** Records supplied follows **
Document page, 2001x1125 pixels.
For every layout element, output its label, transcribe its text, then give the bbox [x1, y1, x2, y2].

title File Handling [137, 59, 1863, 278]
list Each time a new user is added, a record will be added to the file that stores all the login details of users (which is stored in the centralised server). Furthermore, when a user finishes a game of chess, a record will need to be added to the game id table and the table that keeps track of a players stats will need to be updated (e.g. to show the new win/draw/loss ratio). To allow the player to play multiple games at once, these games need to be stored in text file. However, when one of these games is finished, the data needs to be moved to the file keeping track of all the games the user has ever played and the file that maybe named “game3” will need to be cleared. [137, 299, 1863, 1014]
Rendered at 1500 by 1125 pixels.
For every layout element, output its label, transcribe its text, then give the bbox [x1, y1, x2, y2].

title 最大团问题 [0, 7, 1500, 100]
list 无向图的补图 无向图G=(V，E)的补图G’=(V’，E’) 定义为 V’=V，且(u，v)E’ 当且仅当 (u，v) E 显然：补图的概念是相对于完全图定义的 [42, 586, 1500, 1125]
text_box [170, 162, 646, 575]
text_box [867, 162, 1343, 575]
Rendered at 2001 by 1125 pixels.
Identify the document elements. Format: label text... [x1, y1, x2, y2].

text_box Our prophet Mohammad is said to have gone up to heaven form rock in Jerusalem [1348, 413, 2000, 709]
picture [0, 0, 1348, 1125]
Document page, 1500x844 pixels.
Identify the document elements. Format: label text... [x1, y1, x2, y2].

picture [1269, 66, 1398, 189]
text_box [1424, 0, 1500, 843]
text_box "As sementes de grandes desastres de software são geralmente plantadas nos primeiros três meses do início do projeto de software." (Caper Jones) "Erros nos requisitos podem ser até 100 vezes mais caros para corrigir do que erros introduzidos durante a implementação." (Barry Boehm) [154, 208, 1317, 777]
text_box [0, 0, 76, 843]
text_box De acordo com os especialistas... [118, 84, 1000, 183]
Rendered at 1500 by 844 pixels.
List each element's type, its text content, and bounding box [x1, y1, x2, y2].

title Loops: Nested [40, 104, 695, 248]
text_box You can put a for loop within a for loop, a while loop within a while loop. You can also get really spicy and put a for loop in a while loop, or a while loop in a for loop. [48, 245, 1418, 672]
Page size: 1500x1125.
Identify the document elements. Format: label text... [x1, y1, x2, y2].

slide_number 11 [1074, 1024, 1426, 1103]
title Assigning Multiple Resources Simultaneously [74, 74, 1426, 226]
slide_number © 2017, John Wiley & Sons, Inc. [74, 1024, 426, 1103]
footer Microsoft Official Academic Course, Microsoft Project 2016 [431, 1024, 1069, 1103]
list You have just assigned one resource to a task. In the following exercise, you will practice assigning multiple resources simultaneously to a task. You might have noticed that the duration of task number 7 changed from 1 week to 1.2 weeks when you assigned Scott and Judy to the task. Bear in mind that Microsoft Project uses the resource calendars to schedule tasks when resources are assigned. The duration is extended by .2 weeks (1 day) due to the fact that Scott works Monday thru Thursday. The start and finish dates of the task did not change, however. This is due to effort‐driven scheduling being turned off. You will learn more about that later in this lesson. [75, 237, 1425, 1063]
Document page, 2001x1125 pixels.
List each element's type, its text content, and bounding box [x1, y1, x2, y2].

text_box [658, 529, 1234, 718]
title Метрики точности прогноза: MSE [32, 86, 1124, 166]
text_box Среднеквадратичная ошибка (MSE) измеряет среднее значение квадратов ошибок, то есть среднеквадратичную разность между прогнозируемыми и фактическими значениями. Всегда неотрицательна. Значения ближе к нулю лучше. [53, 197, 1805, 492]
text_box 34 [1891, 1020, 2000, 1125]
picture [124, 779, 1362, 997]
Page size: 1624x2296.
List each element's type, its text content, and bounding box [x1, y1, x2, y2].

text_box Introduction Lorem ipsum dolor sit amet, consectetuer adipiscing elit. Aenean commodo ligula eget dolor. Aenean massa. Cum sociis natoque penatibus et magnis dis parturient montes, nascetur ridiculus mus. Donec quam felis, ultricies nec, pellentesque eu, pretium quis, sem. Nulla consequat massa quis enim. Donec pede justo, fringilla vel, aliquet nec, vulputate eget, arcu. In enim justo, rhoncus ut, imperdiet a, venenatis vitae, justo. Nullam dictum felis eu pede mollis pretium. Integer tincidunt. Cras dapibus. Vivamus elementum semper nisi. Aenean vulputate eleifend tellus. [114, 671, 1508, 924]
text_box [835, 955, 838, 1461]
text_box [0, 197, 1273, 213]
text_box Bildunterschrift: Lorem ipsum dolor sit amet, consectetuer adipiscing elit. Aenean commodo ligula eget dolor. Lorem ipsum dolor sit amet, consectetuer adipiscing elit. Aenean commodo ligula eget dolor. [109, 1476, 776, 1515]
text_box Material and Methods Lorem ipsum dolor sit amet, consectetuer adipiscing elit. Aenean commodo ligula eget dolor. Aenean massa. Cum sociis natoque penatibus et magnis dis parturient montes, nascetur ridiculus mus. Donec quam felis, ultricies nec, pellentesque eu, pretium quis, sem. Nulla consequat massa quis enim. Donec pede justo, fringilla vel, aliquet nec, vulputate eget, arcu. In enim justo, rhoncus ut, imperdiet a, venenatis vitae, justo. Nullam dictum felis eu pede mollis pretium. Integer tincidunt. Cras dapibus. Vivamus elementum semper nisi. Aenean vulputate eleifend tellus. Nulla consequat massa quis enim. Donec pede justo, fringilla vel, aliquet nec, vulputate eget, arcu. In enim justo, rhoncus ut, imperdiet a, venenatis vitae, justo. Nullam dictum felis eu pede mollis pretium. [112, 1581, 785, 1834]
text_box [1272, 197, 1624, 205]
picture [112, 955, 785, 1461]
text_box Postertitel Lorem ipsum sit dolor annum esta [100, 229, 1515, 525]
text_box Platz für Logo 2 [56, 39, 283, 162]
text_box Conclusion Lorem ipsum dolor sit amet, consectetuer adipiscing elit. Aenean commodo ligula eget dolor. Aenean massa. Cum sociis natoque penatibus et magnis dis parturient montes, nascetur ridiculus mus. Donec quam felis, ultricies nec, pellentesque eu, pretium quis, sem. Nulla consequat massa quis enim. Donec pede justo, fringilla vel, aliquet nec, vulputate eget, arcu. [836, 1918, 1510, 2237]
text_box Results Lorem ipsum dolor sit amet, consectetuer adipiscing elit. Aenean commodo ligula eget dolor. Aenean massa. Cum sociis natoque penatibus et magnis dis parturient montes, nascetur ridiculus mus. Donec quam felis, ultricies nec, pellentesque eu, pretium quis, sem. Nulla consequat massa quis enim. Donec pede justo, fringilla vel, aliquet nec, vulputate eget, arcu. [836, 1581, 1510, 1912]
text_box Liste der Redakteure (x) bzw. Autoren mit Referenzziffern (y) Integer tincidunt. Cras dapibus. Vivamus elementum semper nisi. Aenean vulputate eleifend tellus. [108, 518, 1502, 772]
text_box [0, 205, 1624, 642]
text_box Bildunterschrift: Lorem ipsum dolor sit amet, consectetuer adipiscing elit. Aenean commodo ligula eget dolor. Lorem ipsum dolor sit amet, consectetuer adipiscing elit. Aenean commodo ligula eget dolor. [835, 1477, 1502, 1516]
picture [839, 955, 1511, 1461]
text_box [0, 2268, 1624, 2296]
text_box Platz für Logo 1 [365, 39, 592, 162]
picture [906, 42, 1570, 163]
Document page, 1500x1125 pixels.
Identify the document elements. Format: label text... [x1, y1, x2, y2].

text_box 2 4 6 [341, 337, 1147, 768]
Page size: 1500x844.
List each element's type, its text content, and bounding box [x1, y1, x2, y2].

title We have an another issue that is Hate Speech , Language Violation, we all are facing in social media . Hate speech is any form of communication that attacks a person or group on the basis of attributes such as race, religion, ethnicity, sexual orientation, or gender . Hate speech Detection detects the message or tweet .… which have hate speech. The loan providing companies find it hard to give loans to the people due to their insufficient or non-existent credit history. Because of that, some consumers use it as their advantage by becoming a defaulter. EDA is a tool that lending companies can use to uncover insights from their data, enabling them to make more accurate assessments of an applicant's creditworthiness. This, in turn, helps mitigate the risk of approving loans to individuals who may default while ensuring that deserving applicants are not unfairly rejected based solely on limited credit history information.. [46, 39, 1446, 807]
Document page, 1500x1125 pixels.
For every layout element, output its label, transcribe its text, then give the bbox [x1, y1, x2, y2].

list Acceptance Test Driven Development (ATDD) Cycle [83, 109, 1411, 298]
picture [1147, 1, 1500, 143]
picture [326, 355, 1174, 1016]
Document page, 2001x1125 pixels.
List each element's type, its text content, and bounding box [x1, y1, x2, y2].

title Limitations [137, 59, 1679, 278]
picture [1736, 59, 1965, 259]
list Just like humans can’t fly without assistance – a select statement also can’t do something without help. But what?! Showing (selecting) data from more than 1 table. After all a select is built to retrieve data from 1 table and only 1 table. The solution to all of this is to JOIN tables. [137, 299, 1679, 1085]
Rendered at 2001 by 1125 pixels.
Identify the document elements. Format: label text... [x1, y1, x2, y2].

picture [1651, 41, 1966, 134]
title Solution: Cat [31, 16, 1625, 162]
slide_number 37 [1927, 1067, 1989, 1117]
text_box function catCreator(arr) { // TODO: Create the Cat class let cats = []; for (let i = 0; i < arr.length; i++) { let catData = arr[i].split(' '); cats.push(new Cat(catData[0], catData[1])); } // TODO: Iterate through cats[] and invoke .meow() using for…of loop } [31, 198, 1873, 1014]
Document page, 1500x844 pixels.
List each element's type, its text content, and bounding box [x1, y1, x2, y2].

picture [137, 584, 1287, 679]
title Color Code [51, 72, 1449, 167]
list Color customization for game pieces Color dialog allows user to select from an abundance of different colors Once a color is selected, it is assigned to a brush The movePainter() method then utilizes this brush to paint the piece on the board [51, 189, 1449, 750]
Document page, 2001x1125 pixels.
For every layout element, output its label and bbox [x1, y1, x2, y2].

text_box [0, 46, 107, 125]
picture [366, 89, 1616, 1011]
** End of Records supplied **
Exercise:
If a line of the entries above includes the word "size", count it; then state the total and nothing else.

Response:
3